Types of Pain (IASP)

Nociceptive pain occurs when diseased or traumatized tissue activates the nervous system and its receptors (i.e. nociceptors). On the other hand, neuropathic pain is when disease or trauma (i.e. pathology) to the nervous system itself causes pain. Nociceptive pain is usually sharp, acute, and localized. Neuropathic pain is usually dull, burning, aching, chronic, and poorly localized. Nociceptive pain is usually associated with defined tissue damage. Neuropathic pain can persist long after the traumatized tissue has healed and there are no physical findings.

To varying degrees, all pain syndromes (acute and chronic) have some combination of both neuropathic and nociceptive pain. Neuropathic pain is actually the most prevalent type of pain in developing nations and prominently results from torture. Neuropathic pain is difficult to cure, and generally must be “managed” with measures to augment activity in descending modulating pain pathways.

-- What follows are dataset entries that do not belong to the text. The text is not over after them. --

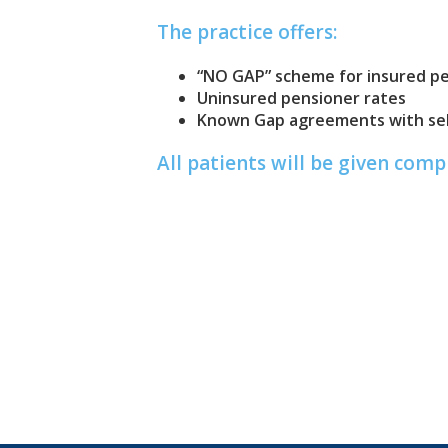
The practice offers:
“NO GAP” scheme for insured p
Uninsured pensioner rates
Known Gap agreements with sel
All patients will be given com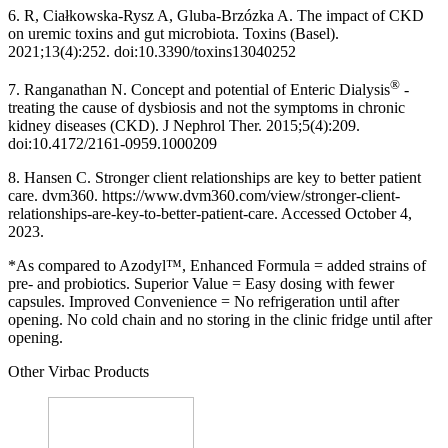
6. R, Ciałkowska-Rysz A, Gluba-Brzózka A. The impact of CKD
on uremic toxins and gut microbiota. Toxins (Basel).
2021;13(4):252. doi:10.3390/toxins13040252
®
7. Ranganathan N. Concept and potential of Enteric Dialysis
-
treating the cause of dysbiosis and not the symptoms in chronic
kidney diseases (CKD). J Nephrol Ther. 2015;5(4):209.
doi:10.4172/2161-0959.1000209
8. Hansen C. Stronger client relationships are key to better patient
care. dvm360. https://www.dvm360.com/view/stronger-client-
relationships-are-key-to-better-patient-care. Accessed October 4,
2023.
*As compared to Azodyl™, Enhanced Formula = added strains of
pre- and probiotics. Superior Value = Easy dosing with fewer
capsules. Improved Convenience = No refrigeration until after
opening. No cold chain and no storing in the clinic fridge until after
opening.
Other Virbac Products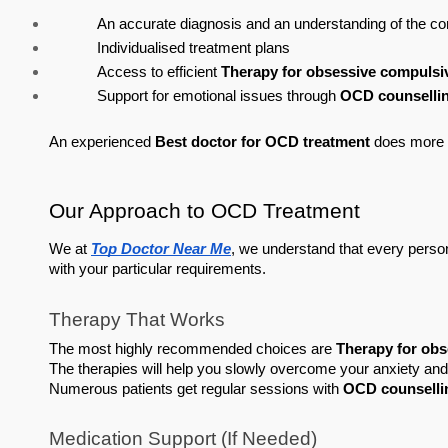
An accurate diagnosis and an understanding of the co
Individualised treatment plans
Access to efficient 
Therapy for obsessive compulsi
Support for emotional issues through 
OCD counsellin
An experienced 
Best doctor for OCD treatment
 does more t
Our Approach to OCD Treatment
We at 
Top Doctor Near Me
, we understand that every person'
with your particular requirements.
Therapy That Works
The most highly recommended choices are 
Therapy for obs
The therapies will help you slowly overcome your anxiety and
Numerous patients get regular sessions with 
OCD counselli
Medication Support (If Needed)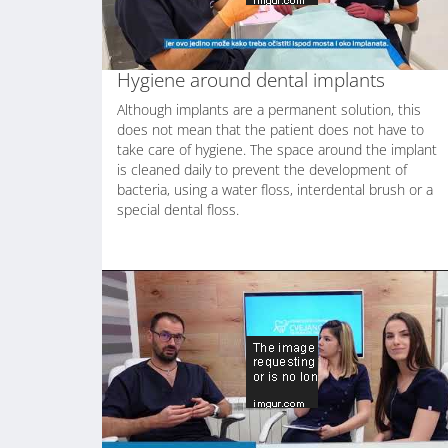
Hygiene around dental implants
Although implants are a permanent solution, this
does not mean that the patient does not have to
take care of hygiene. The space around the implant
is cleaned daily to prevent the development of
bacteria, using a water floss, interdental brush or a
special dental floss.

By design, torture often doesn’t physically “leave a mark” after the acute injuries have healed. Most common is blunt trauma, especially to soles of feet (“falanga”), often leading to chronic neuropathic pain.

Also common is suspension of the body, i.e. stretching nerves, leading to musculoskeletal joint/soft tissue damage and “plexopathy.”

Regardless of the physical signs left by torture, the marks left by psychological trauma is nearly universal, i.e., PTSD.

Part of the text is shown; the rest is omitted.